The Basics of Photography
Beginning in the world of advanced photography today can appear to be overpowering. Our advanced SLRs have more buttons, dials, and menu choices than any person can sensibly be relied upon to keep a track of.
There are only three things that you need to learn to understand photography. Once you understand these three basic of photography, and how they relate to each other, you’ll only be limited by your creativity and desire to practice. These things are:
- Shutter Speed
- ISO / Film Speed
That is it. When you see how these things influence your pictures and how they relate to each other, everything else just becomes all-good. Every one of these three components influences your picture in two different ways: one is physical, and one is creative.
In photography, shutter speed or exposure time is the period when the film or advanced sensor inside the camera is presented to light, additionally when a camera’s screen is open when snapping a picture.
The amount of light that reaches the film or image sensor is proportional to the exposure time. 1⁄500 of a second will let half as much light in as 1⁄250.

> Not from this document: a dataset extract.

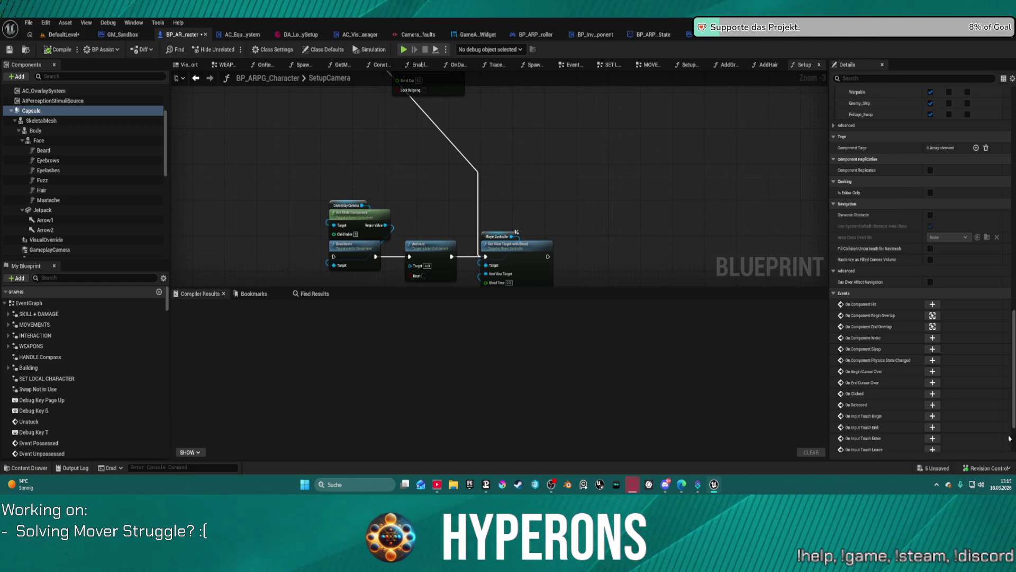
pyautogui.scroll(10, 953, 296)
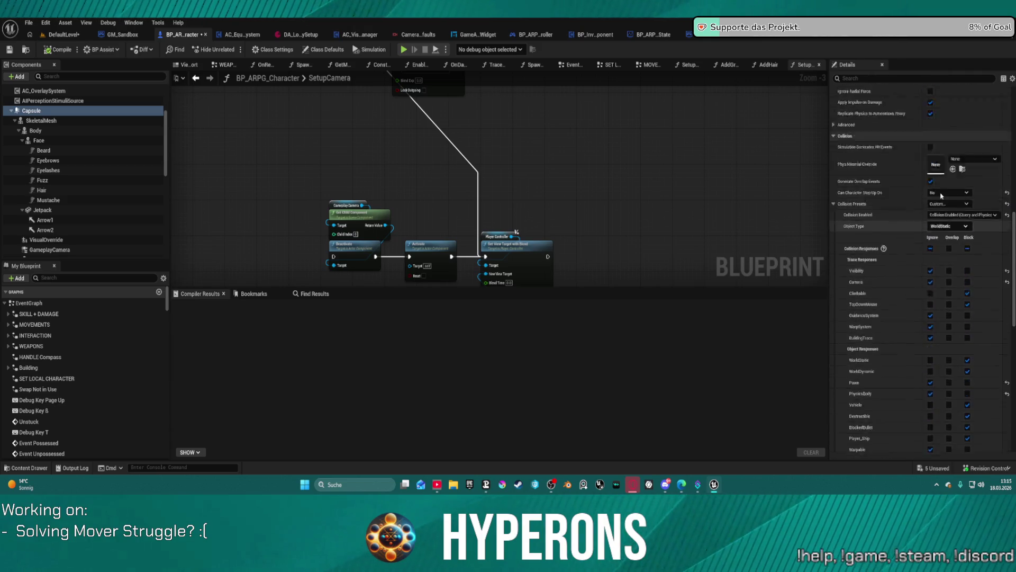
pyautogui.scroll(8, 942, 195)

From a creative perspective, the effect of shutter speed is also pretty easy to understand. Since the sensor is exposed to light for as long as the shutter is open, it records an image of how far the subject moves during that time. A human can move quite a bit during one second, or even a half-second, so a 1 or 1/2 second shutter speed will record a blurry image of a moving person. On the other hand, even the fastest person can’t move very far in 1/1000th of a second, so that shutter speed will be great for stopping action.

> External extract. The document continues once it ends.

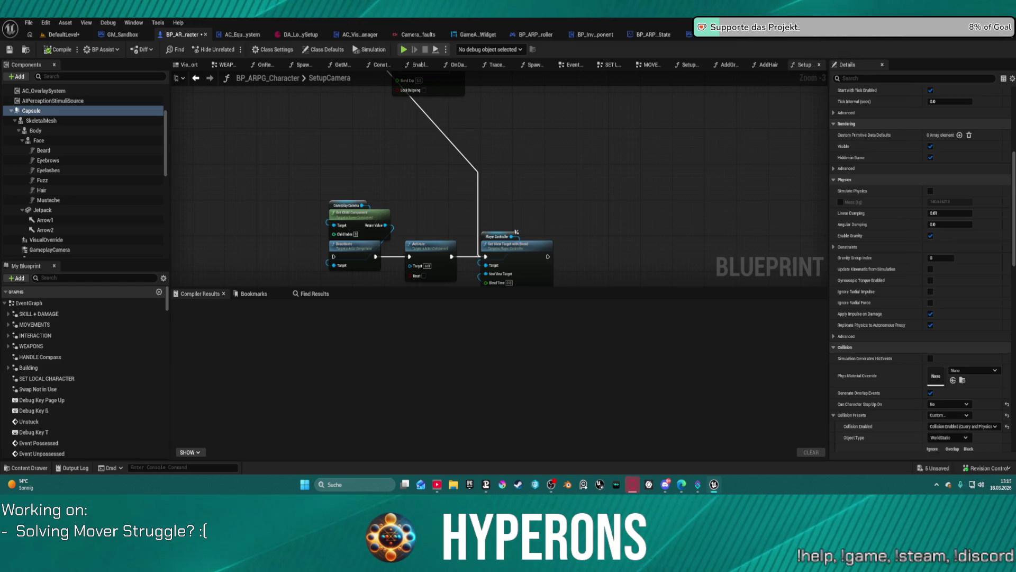
# - Edit the capsule's Linear Damping and expand Physics > Advanced to show Inertia Conditioning and Mass Scale
pyautogui.click(933, 213)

Not as many people are familiar with what a camera’s aperture is, but there’s nothing difficult about it, either, once you see what it is. If you look into an SLR lens, you’ll see a set of blades that form a hole in the middle to let light pass through. That hole is the aperture, and the lens can move those blades to make the hole smaller or larger. The larger the hole, the more light gets through. Your camera’s aperture control, then, is another way to change how much light gets to the sensor. In photography, an aperture is measured in units called F-numbers, F-stops or whatever else with this F-. Without going into details about what exactly this F- is (I would need to look it up myself to explain, physics again), all you really need to know is the following. The smaller the F-number is, the larger the aperture hole is, and the more light reaches the sensor. From now on by “large aperture” I will mean a large aperture hole (and a small F-number), and vice versa by “small aperture”.

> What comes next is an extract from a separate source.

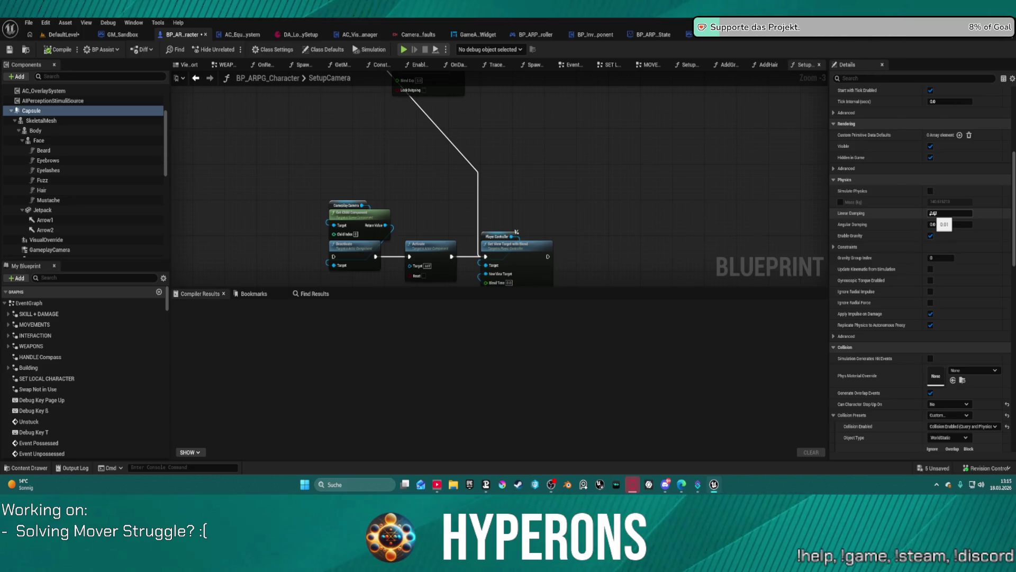
pyautogui.click(847, 336)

ISO is the amount of sensitivity toward the light entering into the lens. The higher the ISO setting on your camera, the higher the sensitivity will be. The lower the ISO setting on your camera, the lower the sensitivity. Too much ISO sensitivity causes the photo to be grainy and washed out. Lower ISO can cause a photo to be very dark or the colors to look faded. (ISO stands for “International Organization for Standardization,” which is an organization that standardized a system to measure the sensitivity of film rolls. This has been adapted into digital cameras without much change.)
You, as a photographer, decide the right exposure configuration. Modern cameras in automatic mode provide you with a (usually good) proposal: an aperture and shutter speed combination achieving the right exposure. Depending on your goals, you evaluate this combination.